Given data:
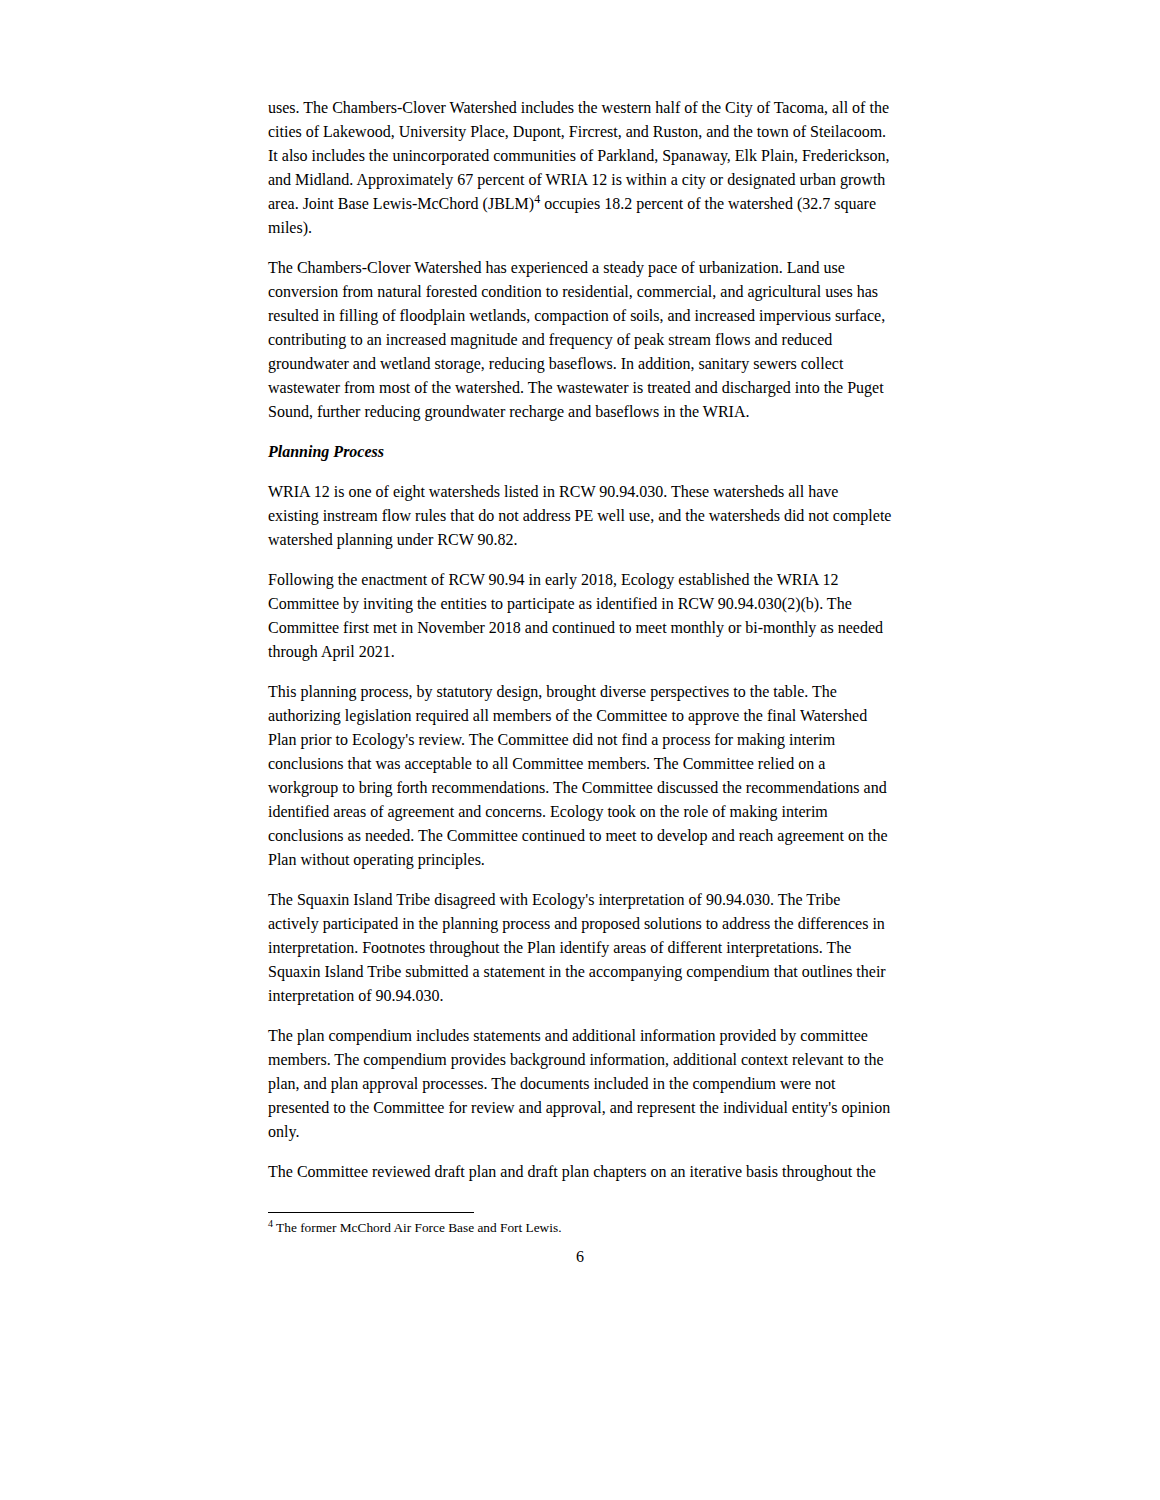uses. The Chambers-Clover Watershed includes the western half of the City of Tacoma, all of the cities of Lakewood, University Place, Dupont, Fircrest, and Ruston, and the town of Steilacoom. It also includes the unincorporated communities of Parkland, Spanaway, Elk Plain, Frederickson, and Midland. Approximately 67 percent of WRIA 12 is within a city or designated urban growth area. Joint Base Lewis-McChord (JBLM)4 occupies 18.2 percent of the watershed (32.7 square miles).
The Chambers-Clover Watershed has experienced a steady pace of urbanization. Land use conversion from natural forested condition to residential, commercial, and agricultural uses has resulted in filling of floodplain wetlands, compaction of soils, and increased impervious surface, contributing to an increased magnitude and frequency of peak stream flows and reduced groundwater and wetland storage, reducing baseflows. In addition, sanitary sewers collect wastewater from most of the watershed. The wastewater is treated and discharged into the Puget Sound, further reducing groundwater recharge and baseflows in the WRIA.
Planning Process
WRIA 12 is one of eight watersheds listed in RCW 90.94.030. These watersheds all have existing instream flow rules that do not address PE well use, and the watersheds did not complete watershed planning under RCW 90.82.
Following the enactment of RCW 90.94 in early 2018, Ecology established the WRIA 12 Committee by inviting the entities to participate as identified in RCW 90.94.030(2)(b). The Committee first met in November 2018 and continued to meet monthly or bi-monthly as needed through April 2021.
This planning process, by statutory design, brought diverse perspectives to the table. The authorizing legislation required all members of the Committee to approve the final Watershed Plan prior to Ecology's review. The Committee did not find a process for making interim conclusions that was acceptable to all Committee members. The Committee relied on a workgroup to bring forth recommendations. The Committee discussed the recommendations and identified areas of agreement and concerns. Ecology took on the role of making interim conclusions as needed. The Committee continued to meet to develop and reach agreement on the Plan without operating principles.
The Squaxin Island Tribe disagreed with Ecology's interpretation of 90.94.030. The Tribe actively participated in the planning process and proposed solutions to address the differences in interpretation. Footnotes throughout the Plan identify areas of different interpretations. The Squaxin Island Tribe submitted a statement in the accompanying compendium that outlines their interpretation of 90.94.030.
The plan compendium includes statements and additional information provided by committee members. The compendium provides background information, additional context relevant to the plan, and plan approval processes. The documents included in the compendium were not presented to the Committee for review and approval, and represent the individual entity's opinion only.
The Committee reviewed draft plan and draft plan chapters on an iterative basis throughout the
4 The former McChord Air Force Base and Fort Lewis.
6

---

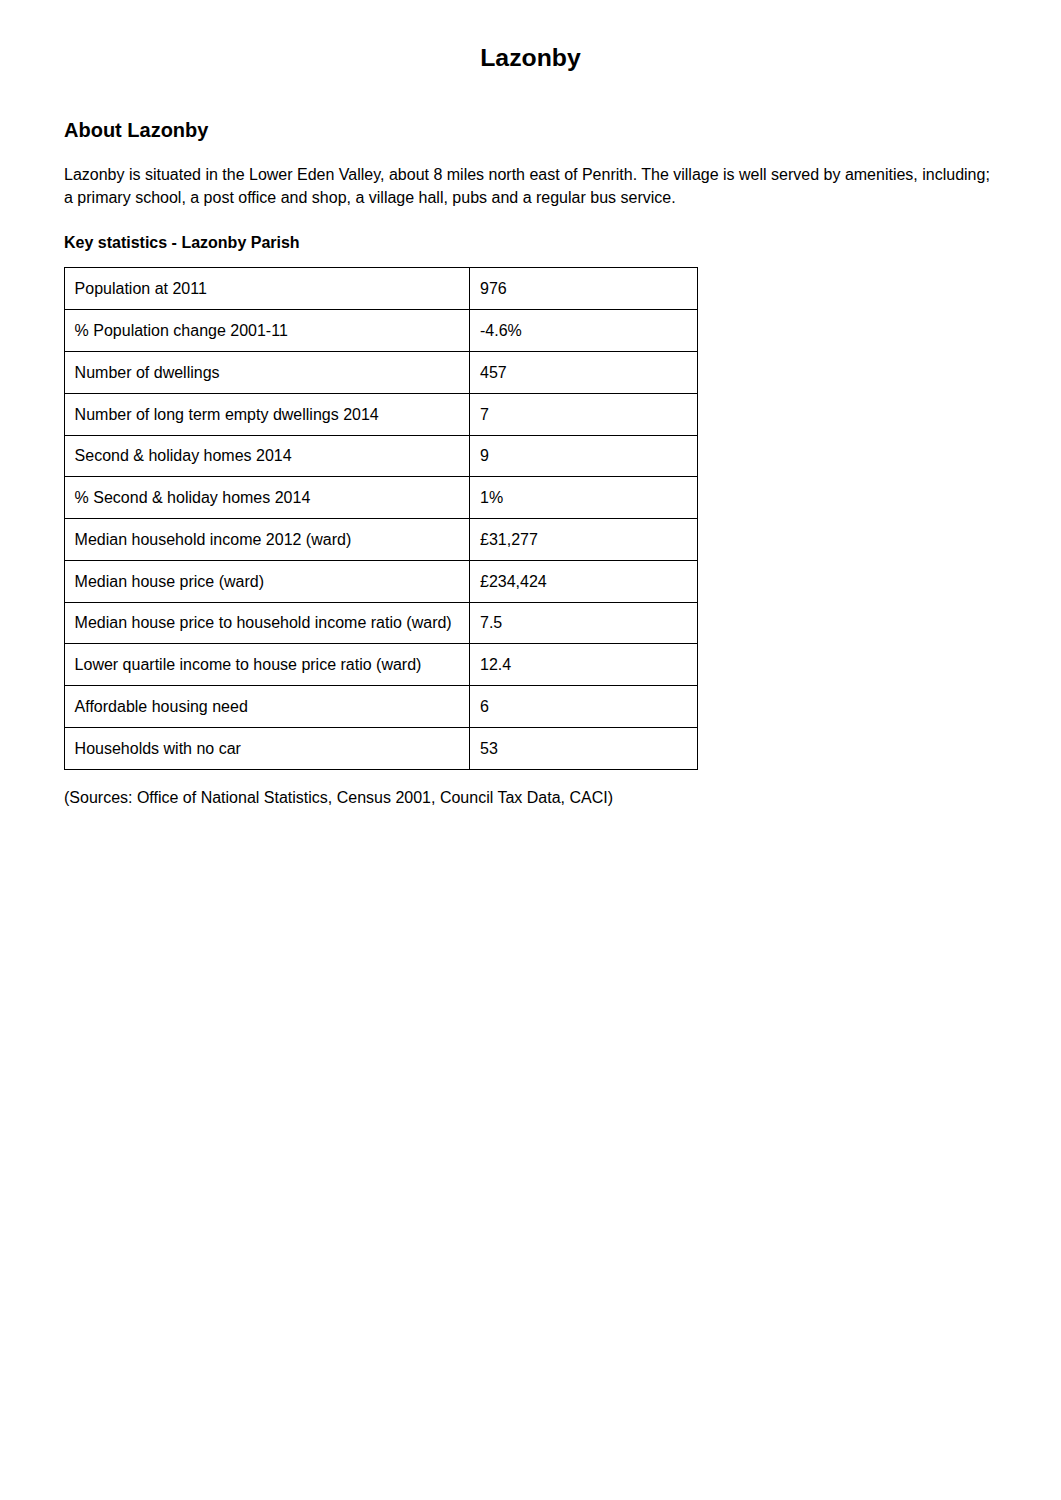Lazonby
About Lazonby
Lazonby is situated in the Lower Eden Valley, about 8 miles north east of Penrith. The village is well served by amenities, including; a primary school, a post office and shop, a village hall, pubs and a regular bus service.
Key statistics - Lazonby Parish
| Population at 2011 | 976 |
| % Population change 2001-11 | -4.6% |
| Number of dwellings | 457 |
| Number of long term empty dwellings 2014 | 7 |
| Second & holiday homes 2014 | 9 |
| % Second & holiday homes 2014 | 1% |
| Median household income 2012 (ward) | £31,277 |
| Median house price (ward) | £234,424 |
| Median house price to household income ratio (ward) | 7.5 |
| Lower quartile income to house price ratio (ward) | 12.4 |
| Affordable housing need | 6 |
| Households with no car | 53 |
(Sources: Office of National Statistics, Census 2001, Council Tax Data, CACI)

What you should do: Search the data for the word "continued" and report how many lines include it, with the number alone.

Answer section: 2